Patients with the same type of cancer often respond differently to the same drug treatment, and only a small subset of patients has profound sensitivity to the given drugs. The complex and distinct genomic instability of individual cancer patients is believed to be responsible for that diversity in drug response. Due to recent advances made in the next generation sequencing, large-scale pharmacogenomic databases are now publicly available while genomic profiling of individual patients is becoming economically affordable. It is timely to leverage such information to predict the drug sensitivity for each patient in order to achieve optimal personalized treatment. However, computational analysis is the bottleneck in associating the complex genomic profiles reliably with heterogeneous drug responses.

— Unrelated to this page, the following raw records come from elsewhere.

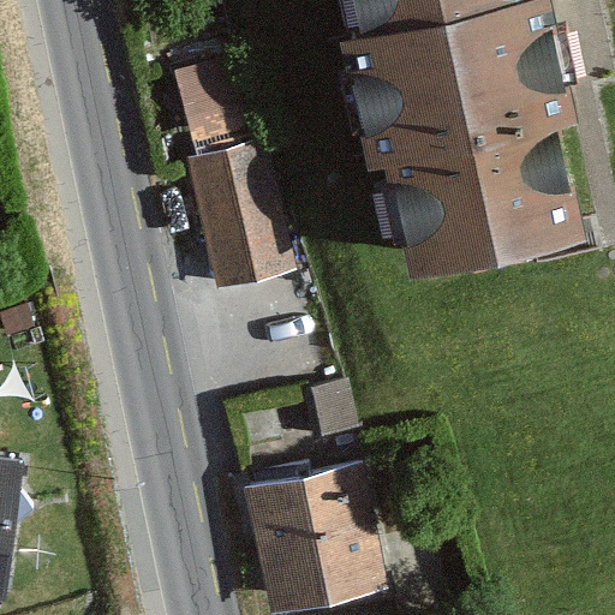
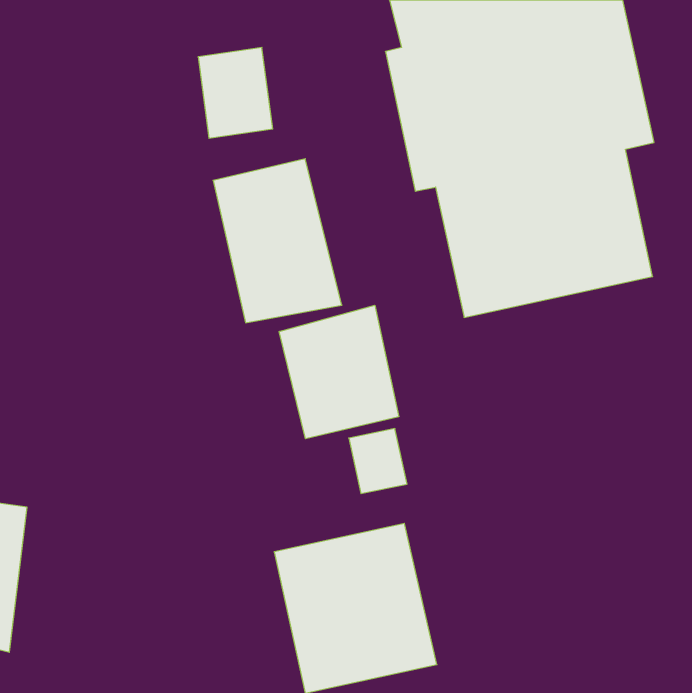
building: none -> [279,305,399,439]

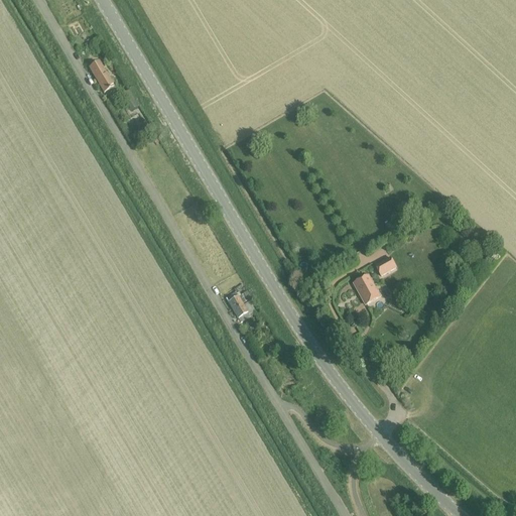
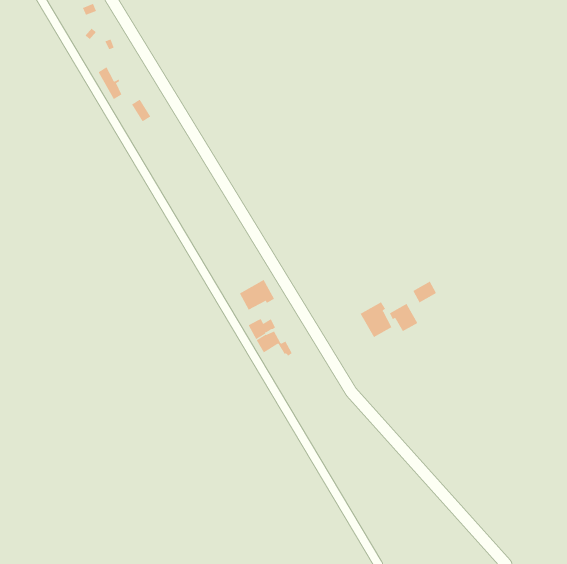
building: none -> [239,279,275,310]
building: none -> [360,302,392,338]

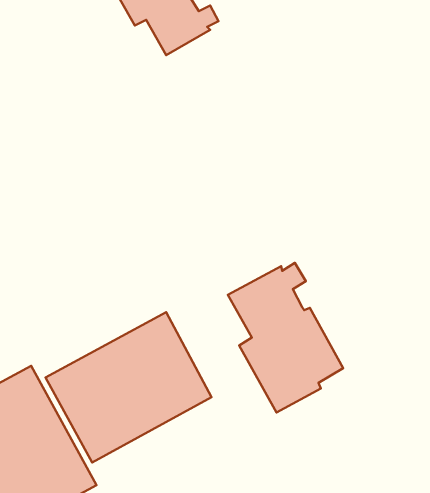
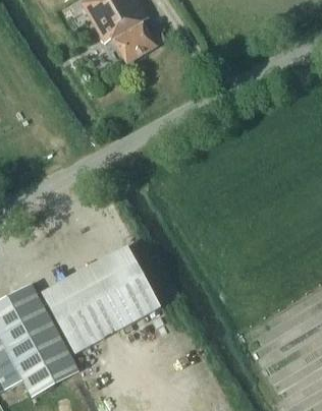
building: [228,263,343,413] -> none

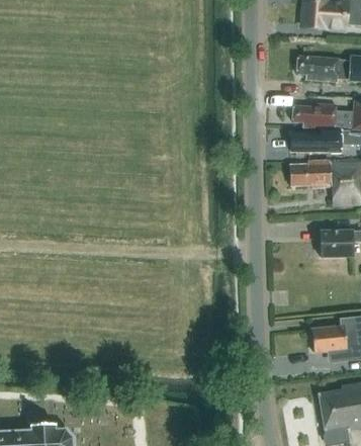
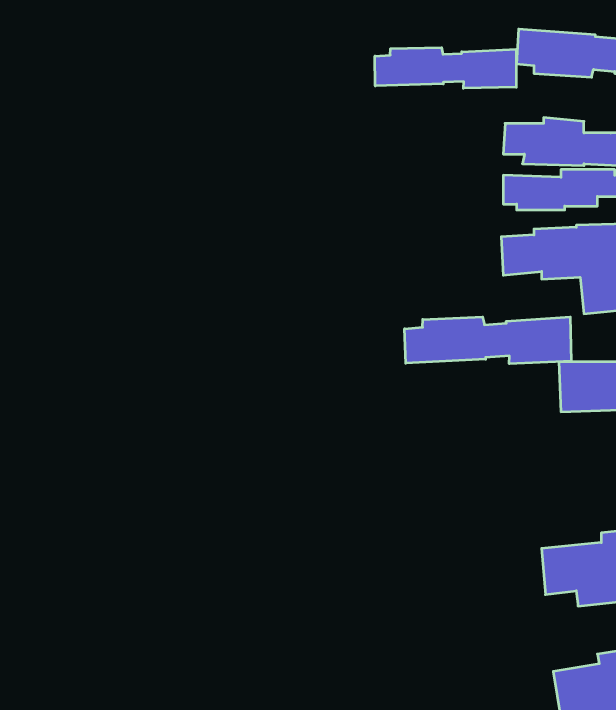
building: none -> [375,48,516,88]
building: none -> [405,317,571,364]

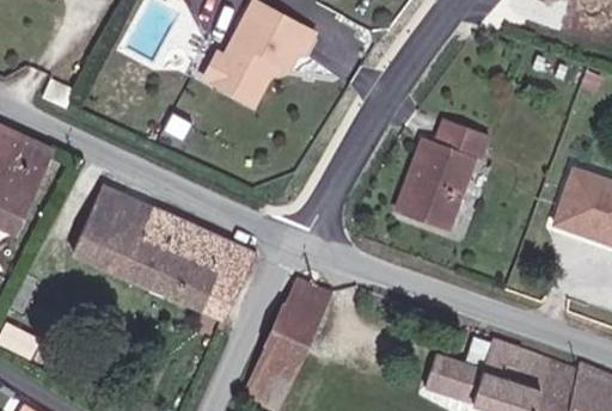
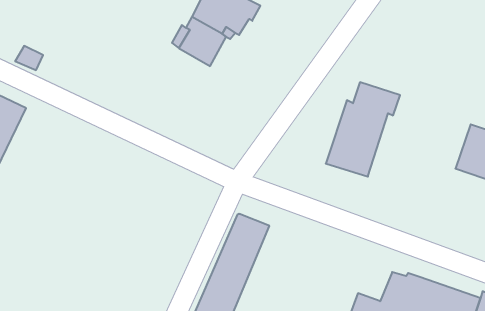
building: [73,188,245,314] -> none

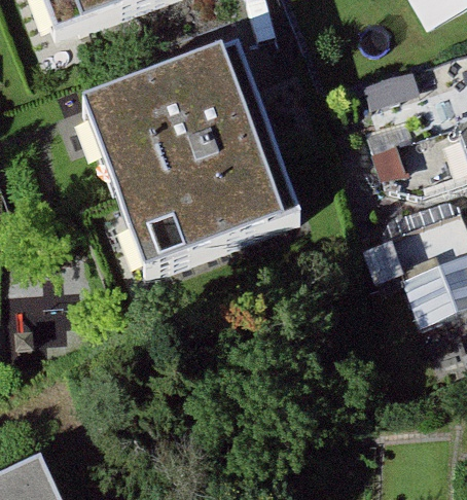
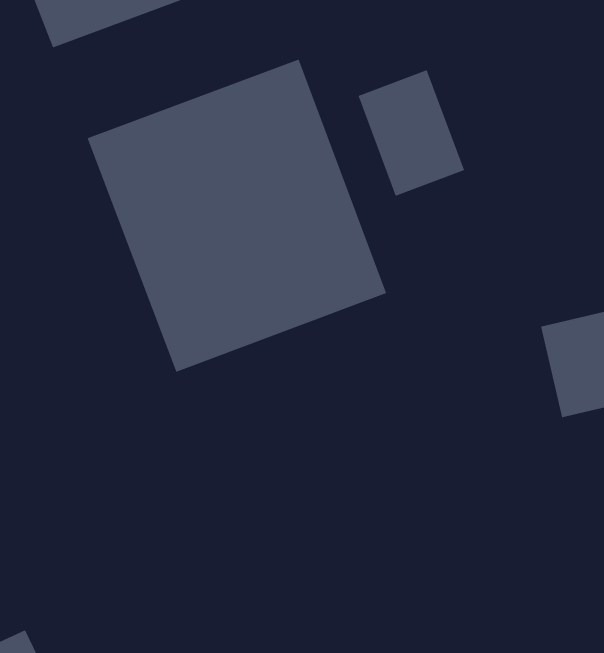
building: none -> [357,69,465,197]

Motivated by the public availability of informative data resources, this study contributed a computational algorithm for predicting the best drugs for individual cell lines (representing individual patients) based on their genomic profiles and drug response data. Our cross-validation showed that the best drug prediction results on over 40% cell lines are improved significantly compared to random selection. Moreover, the results from CCLE validation showed that the top ten most sensitive drug-cell line pairs predicted by our model using GDSC database have significant lower IC50 values than others. Our research finding suggests the potential of selecting optimal drugs among anti-cancer drugs for individual patients based on their genomic profiles, which will impact the cancer clinical regimen profoundly. Our ongoing work of integrating the drug prediction algorithm into the precision medicine framework being developed at Houston Methodist Cancer Center to investigate personal genomic profiles from patients, evaluate the prediction results on patient-derived xenograft models, and track the predictive performance on selected patients under treatment at Houston Methodist Hospital.